# Instructions for the task
Can you repeat the material below line for line, leaving out the pictures?
********************
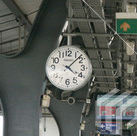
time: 4:07
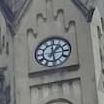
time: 1:28
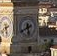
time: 5:40
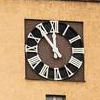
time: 11:53
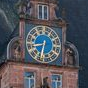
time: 8:32
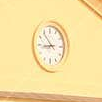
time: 8:53
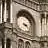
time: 3:22
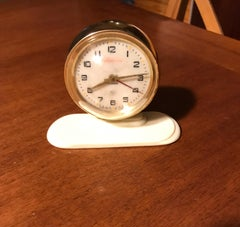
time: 8:14
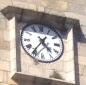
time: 4:36
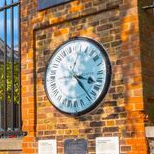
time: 3:22
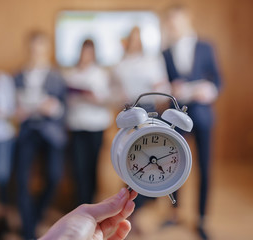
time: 4:37
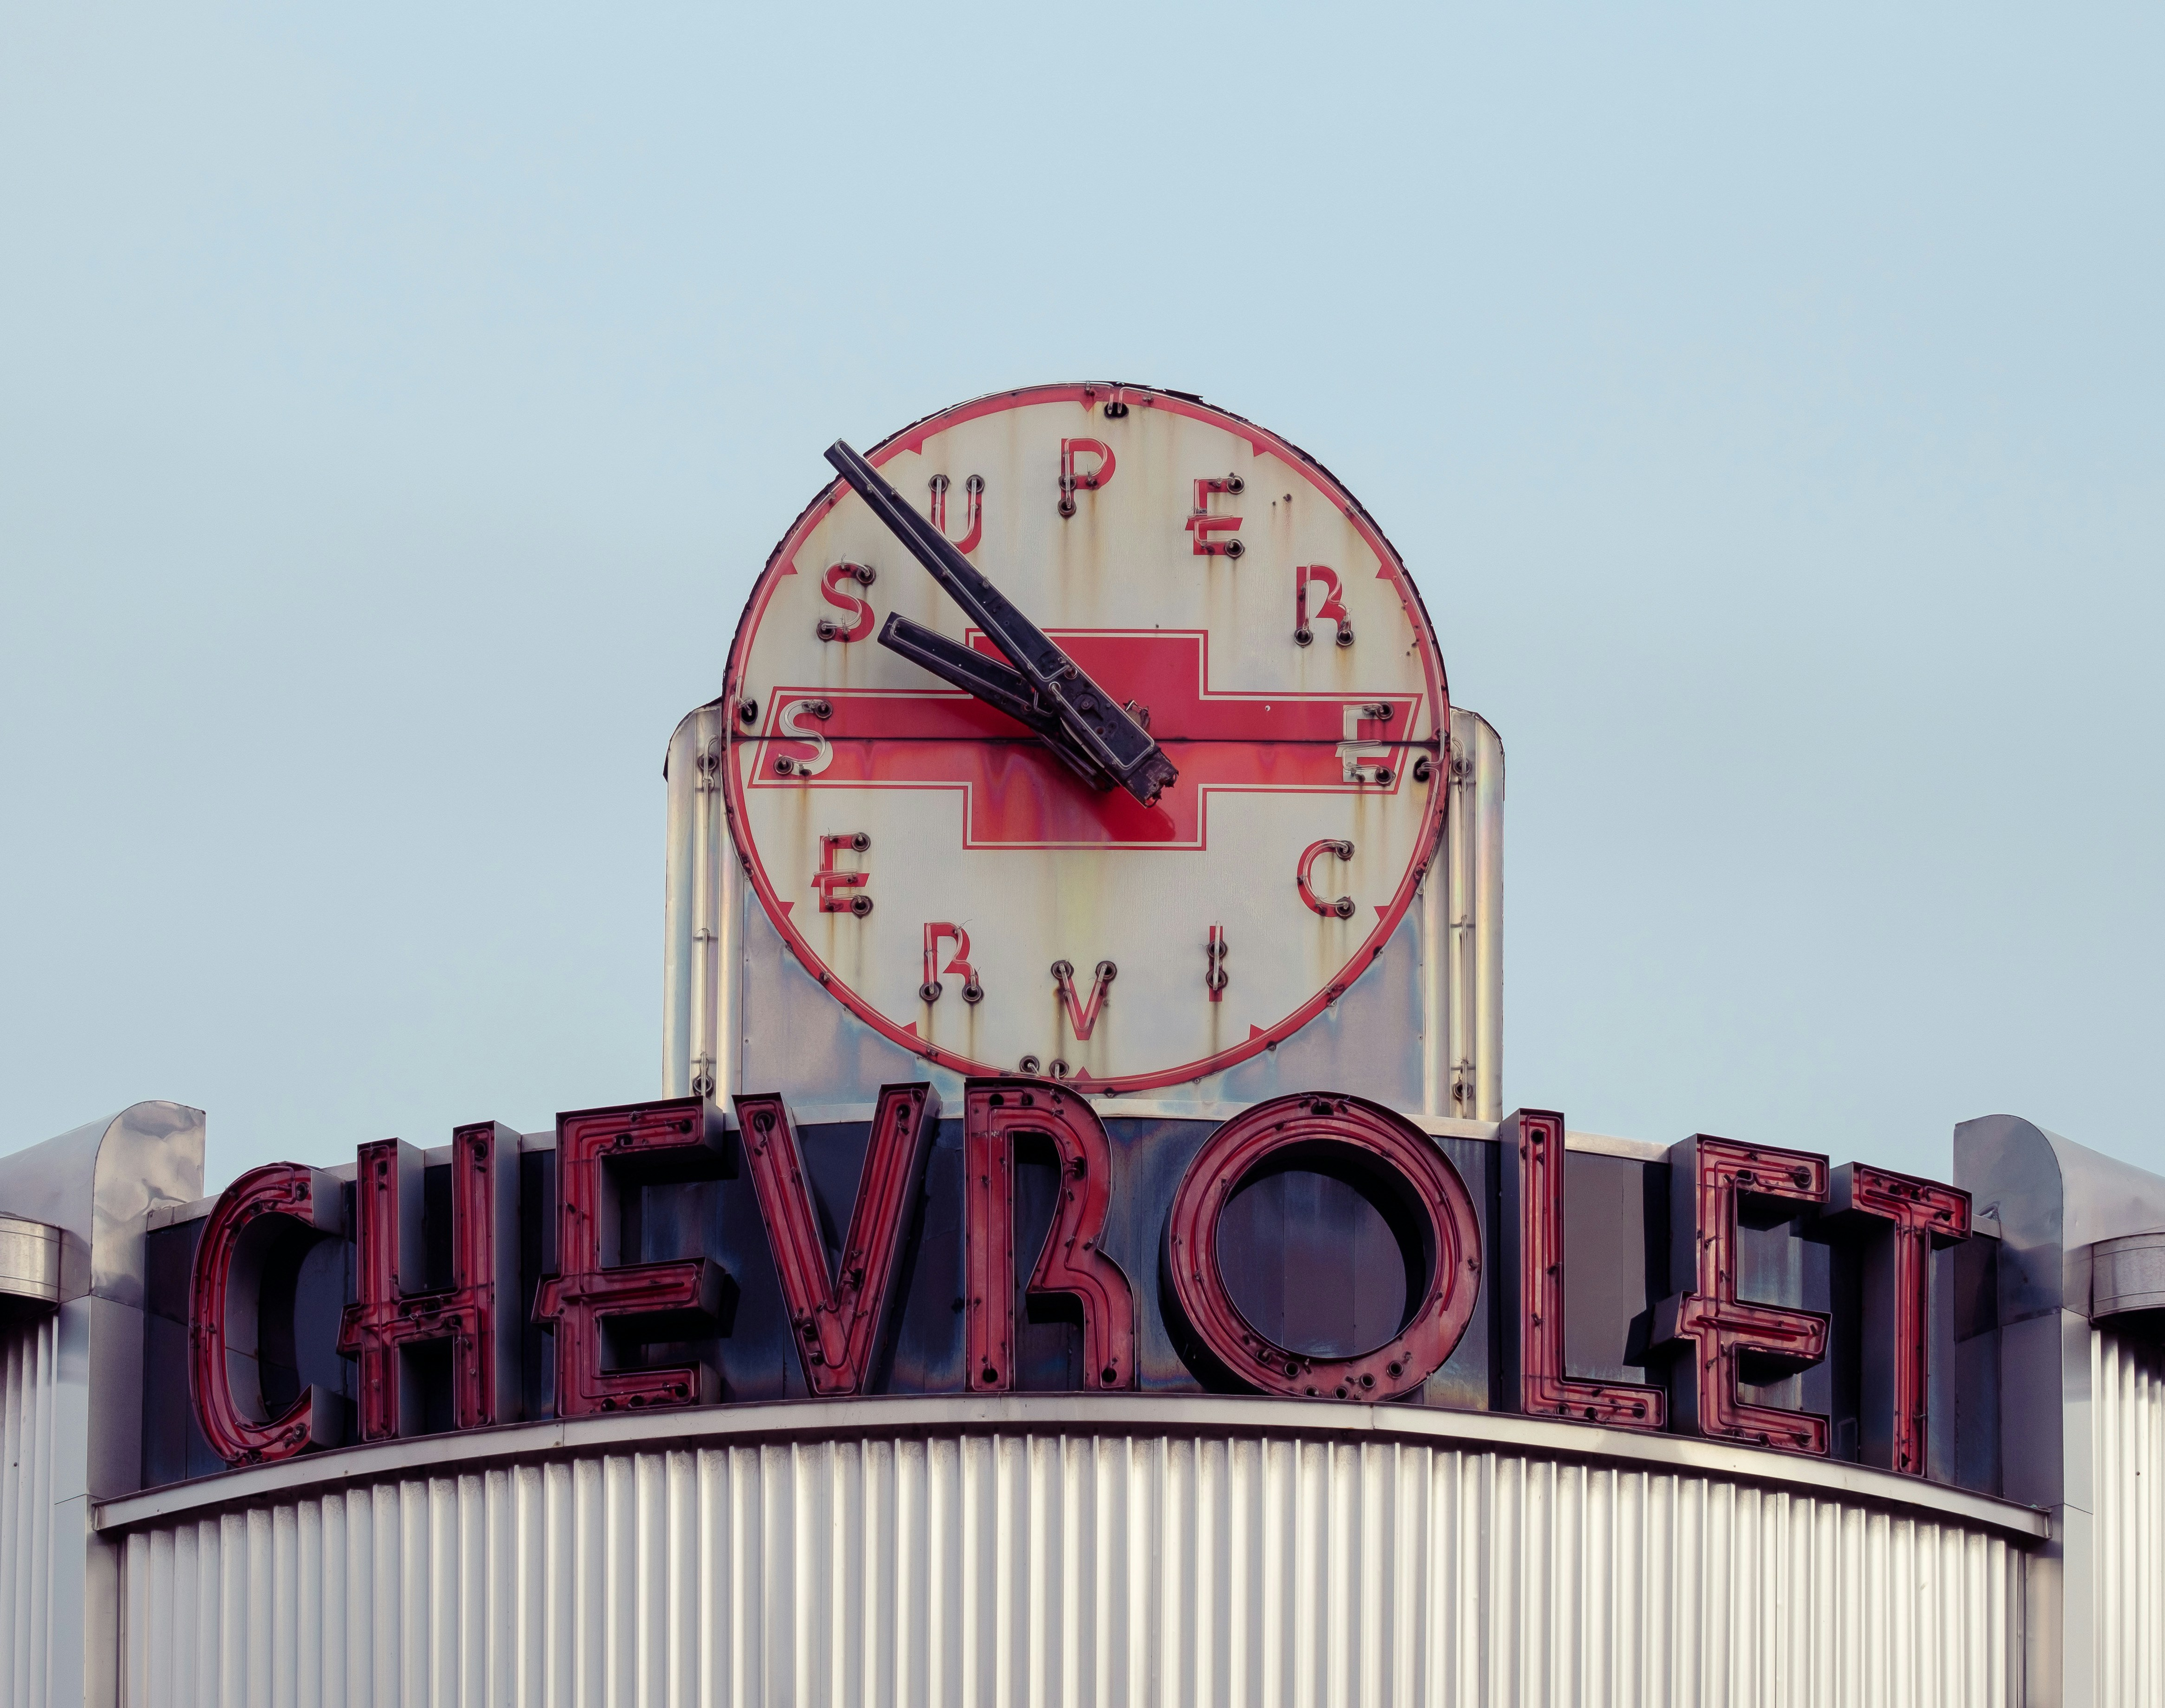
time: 9:52
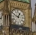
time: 12:49
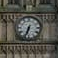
********************
# Response for this exercise
time: 4:07
time: 1:28
time: 5:40
time: 11:53
time: 8:32
time: 8:53
time: 3:22
time: 8:14
time: 4:36
time: 3:22
time: 4:37
time: 9:52
time: 12:49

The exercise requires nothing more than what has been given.